Page 17 of Broken Vows


Font Size:

The deathtrap he’s pointing to isn’t a jet.

It’s a sardine can.

I talk through the lump in my throat. “I’m not getting in… whatever the hell that is.”

“That”—Mikhail smirks, loving my uncomfortable squirms—“is a Cessna 152.” Since I’m still lost, he adds, “It’s a plane. It just has two seats instead of dozens.”

“One.” I point to him. “Two.” Now it’s my chest’s turn to be jabbed. “Three.” I draw his focus to a random pilot, hoping he knows what the hell he’s doing, even in a baby plane. “You’re one seat short. I guess I better stay here.”

I’d sit on my suitcase if I had one. Mikhail’s one-hour demand left hardly any wriggle room. It takes twenty-eight minutes to travel from the bar to my mother’s house and another twenty-eight minutes from my house to the church. I spent the remaining four minutes assuring my family that my departure wasn’t forever.

From the hardness of Mikhail’s cock when he flattened our bodies together, I believe his tight schedule was on purpose.

If he’s hopeful a lack of luggage will have me prancing butt-naked around his fancy-schmancy new mansion he inherited when we tied the knot, he’s shit out of luck.

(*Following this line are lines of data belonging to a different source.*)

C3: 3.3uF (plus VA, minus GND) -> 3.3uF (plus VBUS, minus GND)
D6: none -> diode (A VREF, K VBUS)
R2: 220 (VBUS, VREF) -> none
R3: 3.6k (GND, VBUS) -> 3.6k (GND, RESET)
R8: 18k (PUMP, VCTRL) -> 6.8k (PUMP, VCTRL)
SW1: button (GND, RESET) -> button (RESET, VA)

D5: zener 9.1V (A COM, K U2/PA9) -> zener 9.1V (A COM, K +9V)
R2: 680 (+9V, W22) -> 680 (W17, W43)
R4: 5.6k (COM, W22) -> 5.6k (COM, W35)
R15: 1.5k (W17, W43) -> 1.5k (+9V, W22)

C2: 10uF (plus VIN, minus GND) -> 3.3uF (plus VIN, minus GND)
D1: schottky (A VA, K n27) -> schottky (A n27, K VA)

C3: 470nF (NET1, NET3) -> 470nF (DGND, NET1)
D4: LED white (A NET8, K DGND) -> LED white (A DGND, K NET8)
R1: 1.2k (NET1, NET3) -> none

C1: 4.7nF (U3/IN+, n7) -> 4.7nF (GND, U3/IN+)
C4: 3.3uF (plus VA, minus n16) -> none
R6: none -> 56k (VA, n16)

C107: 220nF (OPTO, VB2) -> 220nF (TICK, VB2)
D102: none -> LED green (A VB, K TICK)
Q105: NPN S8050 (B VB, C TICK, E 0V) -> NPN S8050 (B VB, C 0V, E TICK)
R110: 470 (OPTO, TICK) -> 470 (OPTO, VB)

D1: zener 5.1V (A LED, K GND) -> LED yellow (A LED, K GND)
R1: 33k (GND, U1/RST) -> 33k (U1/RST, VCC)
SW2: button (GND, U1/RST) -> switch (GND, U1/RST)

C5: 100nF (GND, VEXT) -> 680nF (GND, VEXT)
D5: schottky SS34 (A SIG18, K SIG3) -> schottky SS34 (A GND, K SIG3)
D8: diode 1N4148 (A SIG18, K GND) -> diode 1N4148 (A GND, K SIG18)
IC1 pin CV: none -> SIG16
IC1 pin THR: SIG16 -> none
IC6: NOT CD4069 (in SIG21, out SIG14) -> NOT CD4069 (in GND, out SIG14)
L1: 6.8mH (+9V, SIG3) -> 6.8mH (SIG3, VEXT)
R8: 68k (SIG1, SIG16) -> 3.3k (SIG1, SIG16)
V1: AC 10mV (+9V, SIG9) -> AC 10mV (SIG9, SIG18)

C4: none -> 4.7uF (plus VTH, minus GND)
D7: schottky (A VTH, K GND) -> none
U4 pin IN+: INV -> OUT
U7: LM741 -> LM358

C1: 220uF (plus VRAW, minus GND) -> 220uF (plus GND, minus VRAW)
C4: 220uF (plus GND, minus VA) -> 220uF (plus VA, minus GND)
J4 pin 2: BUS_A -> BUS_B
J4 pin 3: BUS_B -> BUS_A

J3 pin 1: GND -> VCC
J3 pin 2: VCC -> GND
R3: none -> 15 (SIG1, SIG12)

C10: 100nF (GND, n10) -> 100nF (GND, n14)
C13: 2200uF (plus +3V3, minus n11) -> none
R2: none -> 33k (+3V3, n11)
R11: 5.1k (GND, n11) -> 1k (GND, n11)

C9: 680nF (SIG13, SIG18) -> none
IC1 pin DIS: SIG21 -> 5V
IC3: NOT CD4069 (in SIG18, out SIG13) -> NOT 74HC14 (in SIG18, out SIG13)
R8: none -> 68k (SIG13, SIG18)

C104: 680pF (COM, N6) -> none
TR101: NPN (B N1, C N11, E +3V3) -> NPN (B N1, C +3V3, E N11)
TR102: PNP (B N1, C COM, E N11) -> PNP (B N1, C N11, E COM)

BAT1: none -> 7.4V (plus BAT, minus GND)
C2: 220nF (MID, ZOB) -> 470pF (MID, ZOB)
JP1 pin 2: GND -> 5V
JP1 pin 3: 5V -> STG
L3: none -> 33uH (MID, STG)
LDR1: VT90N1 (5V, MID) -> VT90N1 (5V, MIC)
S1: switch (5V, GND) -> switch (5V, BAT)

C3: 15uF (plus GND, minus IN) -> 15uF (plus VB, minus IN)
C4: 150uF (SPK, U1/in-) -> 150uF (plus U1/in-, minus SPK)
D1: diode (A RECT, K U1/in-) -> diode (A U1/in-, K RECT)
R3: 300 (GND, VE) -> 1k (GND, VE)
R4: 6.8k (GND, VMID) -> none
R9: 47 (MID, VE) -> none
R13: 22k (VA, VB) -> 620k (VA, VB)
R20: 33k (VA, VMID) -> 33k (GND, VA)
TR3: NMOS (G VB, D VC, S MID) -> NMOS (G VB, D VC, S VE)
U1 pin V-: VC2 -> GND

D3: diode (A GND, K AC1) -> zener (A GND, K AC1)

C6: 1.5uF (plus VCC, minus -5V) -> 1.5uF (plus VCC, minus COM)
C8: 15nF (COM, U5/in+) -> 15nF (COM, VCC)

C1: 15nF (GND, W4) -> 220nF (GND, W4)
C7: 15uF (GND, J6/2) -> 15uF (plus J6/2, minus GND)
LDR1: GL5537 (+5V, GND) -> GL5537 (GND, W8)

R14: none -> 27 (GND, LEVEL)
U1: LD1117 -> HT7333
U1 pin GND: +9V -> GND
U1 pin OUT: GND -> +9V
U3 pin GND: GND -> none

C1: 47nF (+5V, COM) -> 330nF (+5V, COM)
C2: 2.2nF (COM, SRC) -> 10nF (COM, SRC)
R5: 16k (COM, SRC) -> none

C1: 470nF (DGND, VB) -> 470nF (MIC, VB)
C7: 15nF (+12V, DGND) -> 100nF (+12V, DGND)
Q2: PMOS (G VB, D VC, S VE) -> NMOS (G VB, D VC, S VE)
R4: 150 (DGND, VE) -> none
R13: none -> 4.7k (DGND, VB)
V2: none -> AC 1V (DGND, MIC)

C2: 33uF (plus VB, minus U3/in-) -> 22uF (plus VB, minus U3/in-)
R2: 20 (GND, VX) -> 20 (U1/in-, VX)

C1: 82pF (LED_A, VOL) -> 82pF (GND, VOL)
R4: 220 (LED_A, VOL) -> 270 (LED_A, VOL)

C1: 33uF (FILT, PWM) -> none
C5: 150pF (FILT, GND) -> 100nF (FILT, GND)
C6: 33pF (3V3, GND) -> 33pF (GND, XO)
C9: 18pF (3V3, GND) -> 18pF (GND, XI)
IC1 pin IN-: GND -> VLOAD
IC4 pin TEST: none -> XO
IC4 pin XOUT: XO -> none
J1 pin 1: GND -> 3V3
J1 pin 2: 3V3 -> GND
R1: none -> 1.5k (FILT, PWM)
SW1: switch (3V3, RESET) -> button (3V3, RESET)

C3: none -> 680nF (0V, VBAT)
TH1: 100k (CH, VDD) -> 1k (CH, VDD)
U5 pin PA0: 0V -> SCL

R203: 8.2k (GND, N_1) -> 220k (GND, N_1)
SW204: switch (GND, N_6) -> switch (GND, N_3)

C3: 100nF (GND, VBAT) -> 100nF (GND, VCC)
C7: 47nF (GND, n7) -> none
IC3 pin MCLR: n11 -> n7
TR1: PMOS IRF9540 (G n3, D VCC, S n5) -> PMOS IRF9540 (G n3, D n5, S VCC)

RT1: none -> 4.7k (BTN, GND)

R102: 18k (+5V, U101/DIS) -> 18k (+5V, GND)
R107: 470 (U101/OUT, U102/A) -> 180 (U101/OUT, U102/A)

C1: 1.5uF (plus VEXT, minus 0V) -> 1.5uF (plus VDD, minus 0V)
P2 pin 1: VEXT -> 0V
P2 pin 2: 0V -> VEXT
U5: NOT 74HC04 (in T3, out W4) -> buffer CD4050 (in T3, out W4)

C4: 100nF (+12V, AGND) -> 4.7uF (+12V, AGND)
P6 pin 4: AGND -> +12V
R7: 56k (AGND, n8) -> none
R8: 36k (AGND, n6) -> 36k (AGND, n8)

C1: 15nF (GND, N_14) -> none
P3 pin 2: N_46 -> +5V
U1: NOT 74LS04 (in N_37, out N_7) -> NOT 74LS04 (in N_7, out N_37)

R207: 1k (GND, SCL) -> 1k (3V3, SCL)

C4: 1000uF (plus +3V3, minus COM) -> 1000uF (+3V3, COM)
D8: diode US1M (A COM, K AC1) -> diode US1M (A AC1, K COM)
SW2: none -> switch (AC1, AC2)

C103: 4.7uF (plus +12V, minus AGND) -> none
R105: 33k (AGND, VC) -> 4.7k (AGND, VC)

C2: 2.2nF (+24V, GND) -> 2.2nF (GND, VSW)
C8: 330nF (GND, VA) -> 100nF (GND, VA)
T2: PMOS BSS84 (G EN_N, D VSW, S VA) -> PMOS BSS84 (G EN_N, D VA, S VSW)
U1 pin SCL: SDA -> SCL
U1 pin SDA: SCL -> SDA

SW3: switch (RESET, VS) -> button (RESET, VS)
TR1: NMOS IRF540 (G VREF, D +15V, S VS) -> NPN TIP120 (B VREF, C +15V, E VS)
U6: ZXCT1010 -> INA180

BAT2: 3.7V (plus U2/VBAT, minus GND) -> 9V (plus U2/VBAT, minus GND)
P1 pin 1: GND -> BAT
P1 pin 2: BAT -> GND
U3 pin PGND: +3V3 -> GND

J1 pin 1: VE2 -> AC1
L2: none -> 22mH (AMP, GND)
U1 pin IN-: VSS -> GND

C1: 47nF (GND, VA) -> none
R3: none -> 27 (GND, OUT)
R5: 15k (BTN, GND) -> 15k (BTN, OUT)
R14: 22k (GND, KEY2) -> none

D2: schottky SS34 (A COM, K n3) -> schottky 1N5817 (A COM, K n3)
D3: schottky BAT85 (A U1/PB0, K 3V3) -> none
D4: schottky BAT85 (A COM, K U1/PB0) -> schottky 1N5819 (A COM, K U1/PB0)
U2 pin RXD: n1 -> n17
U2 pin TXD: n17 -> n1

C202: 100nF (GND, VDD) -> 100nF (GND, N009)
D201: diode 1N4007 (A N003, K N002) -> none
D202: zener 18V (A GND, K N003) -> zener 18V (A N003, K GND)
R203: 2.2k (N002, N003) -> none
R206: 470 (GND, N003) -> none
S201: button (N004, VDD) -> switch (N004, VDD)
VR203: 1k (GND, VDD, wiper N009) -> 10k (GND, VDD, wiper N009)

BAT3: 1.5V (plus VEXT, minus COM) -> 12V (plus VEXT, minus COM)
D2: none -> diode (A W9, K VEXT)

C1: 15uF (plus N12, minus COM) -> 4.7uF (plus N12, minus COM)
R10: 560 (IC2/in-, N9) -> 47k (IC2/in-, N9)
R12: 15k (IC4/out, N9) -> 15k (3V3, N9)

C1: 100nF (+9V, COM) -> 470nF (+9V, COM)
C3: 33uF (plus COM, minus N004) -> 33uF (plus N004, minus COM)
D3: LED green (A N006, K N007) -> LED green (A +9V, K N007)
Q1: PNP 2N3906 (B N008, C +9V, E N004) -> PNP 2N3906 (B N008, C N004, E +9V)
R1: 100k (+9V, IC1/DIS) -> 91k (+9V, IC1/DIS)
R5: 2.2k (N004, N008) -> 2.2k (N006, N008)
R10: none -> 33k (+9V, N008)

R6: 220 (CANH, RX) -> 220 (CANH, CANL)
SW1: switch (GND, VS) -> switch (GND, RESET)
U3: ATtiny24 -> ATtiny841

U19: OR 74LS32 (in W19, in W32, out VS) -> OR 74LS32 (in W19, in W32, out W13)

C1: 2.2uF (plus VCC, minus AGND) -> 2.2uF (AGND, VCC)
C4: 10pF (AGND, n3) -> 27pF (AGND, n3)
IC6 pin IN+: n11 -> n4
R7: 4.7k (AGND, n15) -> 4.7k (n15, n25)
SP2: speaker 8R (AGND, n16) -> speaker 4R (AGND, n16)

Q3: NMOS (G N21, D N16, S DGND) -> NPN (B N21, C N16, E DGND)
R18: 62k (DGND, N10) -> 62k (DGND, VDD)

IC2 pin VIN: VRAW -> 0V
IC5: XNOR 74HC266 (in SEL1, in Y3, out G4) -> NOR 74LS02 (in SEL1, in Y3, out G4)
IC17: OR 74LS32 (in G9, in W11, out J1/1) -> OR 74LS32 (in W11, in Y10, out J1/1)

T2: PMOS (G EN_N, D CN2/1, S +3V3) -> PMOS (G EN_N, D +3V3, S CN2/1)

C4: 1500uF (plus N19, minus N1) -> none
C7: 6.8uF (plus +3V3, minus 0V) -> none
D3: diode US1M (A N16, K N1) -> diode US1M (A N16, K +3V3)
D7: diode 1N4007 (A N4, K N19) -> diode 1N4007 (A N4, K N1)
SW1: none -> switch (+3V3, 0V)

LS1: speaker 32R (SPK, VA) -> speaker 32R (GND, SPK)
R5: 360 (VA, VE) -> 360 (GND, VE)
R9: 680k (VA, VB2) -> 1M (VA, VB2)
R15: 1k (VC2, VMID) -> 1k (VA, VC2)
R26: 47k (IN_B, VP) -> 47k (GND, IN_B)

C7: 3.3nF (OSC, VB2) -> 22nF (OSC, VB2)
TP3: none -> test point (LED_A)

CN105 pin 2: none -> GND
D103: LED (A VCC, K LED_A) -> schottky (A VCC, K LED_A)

I’ll wear a potato sack if that’s all on offer. Mikhail knows this better than anyone.

My eyes snap to him when he says, “There are only two seats because there are only two travelers.”

I glare at him like he’s grown a second head when he accepts a flight manifest from a man in a pilot’s uniform before he slips into the cockpit of the baby plane.

“He can’t be serious,” I murmur to anyone listening when he fiddles with buttons and instruments like he’s about to take this bird into the air. “He doesn’t know how to fly a plane, does he?” My curiosity is too high to discount, so I tilt to the side and shout, “Do you know what you’re doing? I swear there are laws where you must disclose that you’re a trainer pilot to intended passengers before luring them into a deathtrap.”

Mikhail laughs, and it does crazy things to my insides. “Come on, Emmy. Don’t act like this will be the first time I’ve made you float between the clouds.”

I snarl at him, but that is the beginning and end of my reply.

I’m too busy struggling not to squeeze my thighs together from how sexy he looks in his broke man’s plane. The headset has pulled his messy locks away from his face, showcasing his panty-wetting bone structure; the microphone sits intimately close to his plump, meaty lips, and he’s rolled the sleeves of his business shirt to his elbows, exposing his cut arms.

He also didn’t lie.

Some days, it took hours for me to float back to earth.

Mikhail’s orgasms don’t float stars in front of your eyes.

They send you into space.

Since I’m struggling to keep a rational head with several feet between us, I make an excuse to leave. “I’m scared of?—”

My phone pings, interrupting me.

Tears form in my eyes when I read the message.

Mom:

You’re probably still in the air, so you won’t get this until you land, but I needed you to know first.

The document attached to her message announces her inclusion into the program that could save her life has been approved.

My fingers move over my phone screen at a million miles an hour.

Me:

This is amazing.

I try to hold back, but it isn’t in my nature.